Juan
A Juan le gustaba escribir. Su primer poema lo escribió a los ocho años y se lo dedicó a su mamá. Durante la adolescencia no encontraba mejor regalo para hacer que escribir un poema.
Algunos aún guardan celosamente alguno de ellos… A su primera novia le dedicó un solo poema, uno corto, que decía algo así:
“Ese beso, mi refugio final
Mi aldea, mi huida.
Esos ojos, mi castigo divino
Mi dolor, mi misterio
Tu perfume, mi vida secreta
Los clavos de mi cruz.”
Su novia nunca lo entendió, y por la cara que puso cuando Juan se lo leyó, él decidió no volver a escribirle. En verdad, decidió dejarla, que era casi lo mismo.
En la clase de literatura, la profesora Carrizo lo escuchaba embobada. Y sus compañeros le rogaban que escribiera poemas largos, así la profesora no daba clases escuchándolo.
Juan escribió sobre el amor, sobre los besos, sobre el engaño, la amistad, la familia, las estaciones (especialmente el otoño), sobre el mes de abril, y hasta sobre la escuela. Pero no escribió sobre la muerte. Juan era consciente que este tema era una materia pendiente. Todos los poetas que se jacten de tales deben escribir sobre la muerte. Juan lo sabía.
Cuando cumplió 17 la materia adeudada lo invadió. No podía pensar en otras cosas. Comenzó a nacer en él la necesidad de conocer sobre la muerte. Leyó cuanto poema encontró sobre la muerte.

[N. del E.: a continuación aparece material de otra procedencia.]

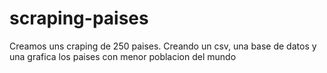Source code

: # scraping-paises
Creamos uns craping de 250 paises. Creando un csv, una base de datos y una grafica los paises con menor poblacion
del mundo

Habló con amigos que habían perdido a un ser cercano, vio películas, escuchó canciones, fue al teatro y comenzó a colarse en cada velatorio que podía.
Entraba y se sentaba cerca del cajón con los ojos llenos de lágrimas, abrazaba y consolaba a los deudos, e inventaba alguna historia sobre cómo había conocido al difunto. Pero todo era en vano, cuando se sentaba dispuesto a comenzar un poema sobre la muerte las palabras no brotaban de él como solían hacerlo casi a diario con otros temas.
Todo esto hacía que su obsesión crezca. Prácticamente no hablaba de otra cosa. Sus amigos comenzaron a alejarse. Su familia lo trataba como a un loco.
A los 22 consiguió un trabajo en una revista, y con su primer sueldo se alquiló una pieza en una pensión de Barracas.
Pocas veces se lo vio salir de su habitación después de que llegaba de trabajar.
Pero su obsesión lo comía por dentro como una lombriz con dientes de diamante que chorreaban dudas sobre sus entrañas. Cada vez se lo veía más flaco. Ni a él lo sorprendió el telegrama de despido.
Fue por aquél entonces que la idea comenzó a gestarse. Cuánto más cerca de la muerte, más la comprendería y allí vendrían los poemas.
Comenzó con unas pizcas de arsénico en el desayuno. Lo único que lograba eran dolores de estómago. Aumentó la dosis, comenzó a mezclarla con otras cosas. En ayunas se tragaba una cuchara sopera de veneno para hormigas, después desayunaba con arsénico.
Comenzó a notar un cambio leve en el color de su piel. Se alegró y consideró un avance importante en su experimento. Fue por aquél entonces cuando decidió suspender los almuerzos y las cenas. Pero no la merienda, a la que a las tostadas y al mate le agregó las piedritas de colores del veneno para ratas.
No lo hacía desmedidamente. El dolor regulaba la dosis. Y así pasaron tres semanas.
Un miércoles de agosto, las palabras vinieron a él. Y comenzó a escribir. Las hojas de su cuaderno se llenaban una tras otra. Pero la enorme lombriz de su interior quería más y más.
Decidió dar un paso más e inyectarse una mezcla del mata hormigas y amoníaco. El efecto fue inmediato. Juan comprendió todo lo que durante años buscó sin respuesta. Descubrió todos los secretos de la muerte, la vio a la cara, la beso en la boca. Todas las ideas fluyeron por su cerebro, invadieron su alma en una sola palabra que se apresuró a escribir en la hoja blanca frente a él. Sabía que tendría una solo posibilidad antes del final. Pero la palabra debía quedar escrita para quién la leyese, para quién la encuentre, para quién la entienda.
Sobre la mesa, al lado del cuerpo hinchado y verde de Juan, una hoja delataba su mayor misterio en cuatro letras escritas con una caligrafía casi infantil, temblorosa. En la hoja final se podía leer: “NADA”.
Juan es el sexto apóstol de esta historia.